**Work instruction:** Each entry that follows is to be copied exactly, minus any pictures.

**Study material:**

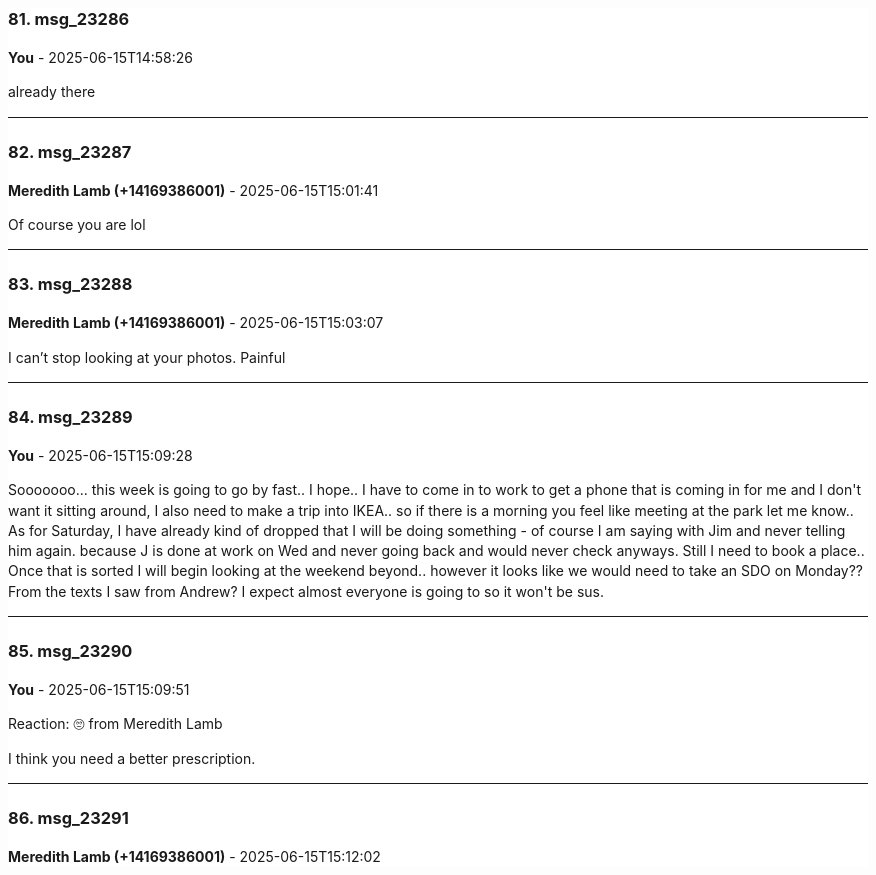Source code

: 
### 81. msg_23286

**You** - 2025-06-15T14:58:26

already there


---

### 82. msg_23287

**Meredith Lamb \(\+14169386001\)** - 2025-06-15T15:01:41

Of course you are lol


---

### 83. msg_23288

**Meredith Lamb \(\+14169386001\)** - 2025-06-15T15:03:07

I can’t stop looking at your photos\. Painful


---

### 84. msg_23289

**You** - 2025-06-15T15:09:28

Sooooooo\.\.\. this week is going to go by fast\.\. I hope\.\. I have to come in to work to get a phone that is coming in for me and I don't want it sitting around, I also need to make a trip into IKEA\.\. so if there is a morning you feel like meeting at the park let me know\.\. As for Saturday, I have already kind of dropped that I will be doing something \- of course I am saying with Jim and never telling him again\. because J is done at work on Wed and never going back and would never check anyways\.  Still I need to book a place\.\.  Once that is sorted I will begin looking at the weekend beyond\.\. however it looks like we would need to take an SDO on Monday??  From the texts I saw from Andrew?  I expect almost everyone is going to so it won't be sus\.


---

### 85. msg_23290

**You** - 2025-06-15T15:09:51

Reaction: 🙄 from Meredith Lamb
>
I think you need a better prescription\.


---

### 86. msg_23291

**Meredith Lamb \(\+14169386001\)** - 2025-06-15T15:12:02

**Result of this task:**
Source code

: 
### 81. msg_23286

**You** - 2025-06-15T14:58:26

already there


---

### 82. msg_23287

**Meredith Lamb \(\+14169386001\)** - 2025-06-15T15:01:41

Of course you are lol


---

### 83. msg_23288

**Meredith Lamb \(\+14169386001\)** - 2025-06-15T15:03:07

I can’t stop looking at your photos\. Painful


---

### 84. msg_23289

**You** - 2025-06-15T15:09:28

Sooooooo\.\.\. this week is going to go by fast\.\. I hope\.\. I have to come in to work to get a phone that is coming in for me and I don't want it sitting around, I also need to make a trip into IKEA\.\. so if there is a morning you feel like meeting at the park let me know\.\. As for Saturday, I have already kind of dropped that I will be doing something \- of course I am saying with Jim and never telling him again\. because J is done at work on Wed and never going back and would never check anyways\.  Still I need to book a place\.\.  Once that is sorted I will begin looking at the weekend beyond\.\. however it looks like we would need to take an SDO on Monday??  From the texts I saw from Andrew?  I expect almost everyone is going to so it won't be sus\.


---

### 85. msg_23290

**You** - 2025-06-15T15:09:51

Reaction: 🙄 from Meredith Lamb
>
I think you need a better prescription\.


---

### 86. msg_23291

**Meredith Lamb \(\+14169386001\)** - 2025-06-15T15:12:02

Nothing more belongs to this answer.